David Parker: Alcoa closure sounds alarm

In the late Nineties, Professor Geoffrey Blainey published the history of the first 30 years of Alcoa of Australia’s story called White Gold.

It was a true account of the determination and visionary leadership of Australian and US industrialists keen to establish a world class aluminium industry in Australia soon after the end of WWII.

It was the classic case of Australia having the geological inventory in extensive low grade bauxite resources but needing the technological support of a major US partner to develop a highly complex mineral processing, refining and smelting capability.

Recall this was a time at the height of the Cold War with the former Soviet Union, when aluminium technology was a closely guarded secret and was the key to Western aerospace, defence and industrial capability in a dangerous era of global contest.

Having nearly lost the country in WWII, the need for an Australian aluminium industry was well understood by everyone. This post-war period was the time and place where Australia was rebuilding, re-orientating and developing its natural resources into an advanced globally competitive commodity-based economy.

And the emerging Australian aluminium industry was the centrepiece of this national development vision.

In White Gold, the Kwinana Refinery Agreement was acclaimed as a landmark in the industrial history of WA, with Alcoa regarded at the time as possibly the biggest mining venture in Australian history.

Fast forward to this decade and the Australian aluminium industry is now worth about $13 billion a year to the economy in export value. Around $11b of this comes from the alumina and aluminium industries, as value adding sectors. Australia is the world’s second largest producer of alumina after China and is the world’s largest exporter of alumina. About 85 per cent of the alumina produced in Australia is exported and 15 per cent is converted to aluminium domestically.

Aluminium and alumina have been part of Australia’s post-war economic success stories with regional development, employment and importantly building Australia’s global reputation as a supplier of choice to international resource commodity markets.
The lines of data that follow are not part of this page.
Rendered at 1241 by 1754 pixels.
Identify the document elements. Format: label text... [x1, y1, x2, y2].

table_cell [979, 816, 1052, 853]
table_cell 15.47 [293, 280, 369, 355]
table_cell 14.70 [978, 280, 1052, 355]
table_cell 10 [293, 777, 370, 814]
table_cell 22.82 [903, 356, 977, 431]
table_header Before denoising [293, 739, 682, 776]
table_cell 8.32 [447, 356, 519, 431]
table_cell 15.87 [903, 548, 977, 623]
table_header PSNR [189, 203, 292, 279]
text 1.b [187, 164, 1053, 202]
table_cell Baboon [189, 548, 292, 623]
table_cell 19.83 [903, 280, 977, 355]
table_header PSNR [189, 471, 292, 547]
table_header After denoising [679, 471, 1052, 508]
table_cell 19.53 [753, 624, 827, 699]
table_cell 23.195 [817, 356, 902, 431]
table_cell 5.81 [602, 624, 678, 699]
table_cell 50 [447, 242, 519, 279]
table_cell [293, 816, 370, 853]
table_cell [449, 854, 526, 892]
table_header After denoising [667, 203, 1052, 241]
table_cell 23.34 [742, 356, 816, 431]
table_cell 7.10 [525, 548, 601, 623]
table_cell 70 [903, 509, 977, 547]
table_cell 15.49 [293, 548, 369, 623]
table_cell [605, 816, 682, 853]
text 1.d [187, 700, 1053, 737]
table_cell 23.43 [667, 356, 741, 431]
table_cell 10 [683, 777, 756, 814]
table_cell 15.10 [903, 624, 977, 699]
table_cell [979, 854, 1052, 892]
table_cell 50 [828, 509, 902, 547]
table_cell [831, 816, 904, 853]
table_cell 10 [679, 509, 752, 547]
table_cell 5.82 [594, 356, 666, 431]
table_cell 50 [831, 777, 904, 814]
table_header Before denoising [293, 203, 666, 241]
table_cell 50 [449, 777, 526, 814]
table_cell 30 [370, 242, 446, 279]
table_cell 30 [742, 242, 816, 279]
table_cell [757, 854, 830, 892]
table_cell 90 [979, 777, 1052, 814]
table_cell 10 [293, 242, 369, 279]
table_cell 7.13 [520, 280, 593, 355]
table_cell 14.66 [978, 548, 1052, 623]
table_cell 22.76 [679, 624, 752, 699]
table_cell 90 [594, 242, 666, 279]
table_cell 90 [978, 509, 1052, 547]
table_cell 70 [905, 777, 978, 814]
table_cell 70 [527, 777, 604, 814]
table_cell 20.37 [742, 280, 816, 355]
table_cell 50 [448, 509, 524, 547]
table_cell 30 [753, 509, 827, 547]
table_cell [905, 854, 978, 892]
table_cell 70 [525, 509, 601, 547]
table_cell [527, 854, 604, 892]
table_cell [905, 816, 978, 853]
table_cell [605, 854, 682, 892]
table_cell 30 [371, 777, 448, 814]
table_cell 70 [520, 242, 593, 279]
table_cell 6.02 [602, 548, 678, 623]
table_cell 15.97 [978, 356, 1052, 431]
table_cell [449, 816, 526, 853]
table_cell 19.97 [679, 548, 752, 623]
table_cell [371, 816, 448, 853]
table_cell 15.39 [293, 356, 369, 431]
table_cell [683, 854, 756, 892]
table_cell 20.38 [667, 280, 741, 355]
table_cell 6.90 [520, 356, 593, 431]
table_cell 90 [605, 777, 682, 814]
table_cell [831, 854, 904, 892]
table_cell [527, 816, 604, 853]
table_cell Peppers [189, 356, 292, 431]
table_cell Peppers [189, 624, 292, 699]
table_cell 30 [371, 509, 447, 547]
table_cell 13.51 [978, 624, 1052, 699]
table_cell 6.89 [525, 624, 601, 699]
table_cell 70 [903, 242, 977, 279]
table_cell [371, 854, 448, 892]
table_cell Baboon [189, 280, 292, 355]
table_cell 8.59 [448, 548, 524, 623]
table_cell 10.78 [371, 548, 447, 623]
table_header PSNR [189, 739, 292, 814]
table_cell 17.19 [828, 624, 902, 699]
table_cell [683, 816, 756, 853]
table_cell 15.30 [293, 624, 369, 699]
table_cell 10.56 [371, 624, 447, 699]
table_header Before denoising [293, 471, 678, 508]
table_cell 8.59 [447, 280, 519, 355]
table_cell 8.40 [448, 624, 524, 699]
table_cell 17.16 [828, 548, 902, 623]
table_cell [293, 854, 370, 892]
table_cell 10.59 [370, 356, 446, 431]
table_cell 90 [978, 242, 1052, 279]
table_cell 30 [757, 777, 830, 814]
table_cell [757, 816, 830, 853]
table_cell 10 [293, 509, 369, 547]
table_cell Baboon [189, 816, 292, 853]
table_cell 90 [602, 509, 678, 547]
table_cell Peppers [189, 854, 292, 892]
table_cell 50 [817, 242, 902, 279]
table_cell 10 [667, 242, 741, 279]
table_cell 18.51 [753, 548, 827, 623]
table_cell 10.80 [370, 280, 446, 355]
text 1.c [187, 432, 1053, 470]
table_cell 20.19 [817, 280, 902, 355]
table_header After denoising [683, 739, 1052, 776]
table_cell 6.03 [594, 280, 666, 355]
The Australian aluminium industry is one of the most demonstrable examples of downstream minerals processing in our minerals and energy economy.

In WA this “white gold” has underpinned major energy investments such as the development of the North West Shelf gas fields in the 1980s that led to the development of Australia’s liquified natural gas industry in 1989 and the commissioning of one of the world’s largest natural gas transmission projects in 1984, the Dampier to Bunbury Natural Gas Pipeline.

Both major energy developments have brought so much wealth and prosperity to the nation in our recent history.

To allow a strategic industry investor and participant like Alcoa to close the doors on this significant refining capacity at Kwinana shows someone or something is asleep at the wheel.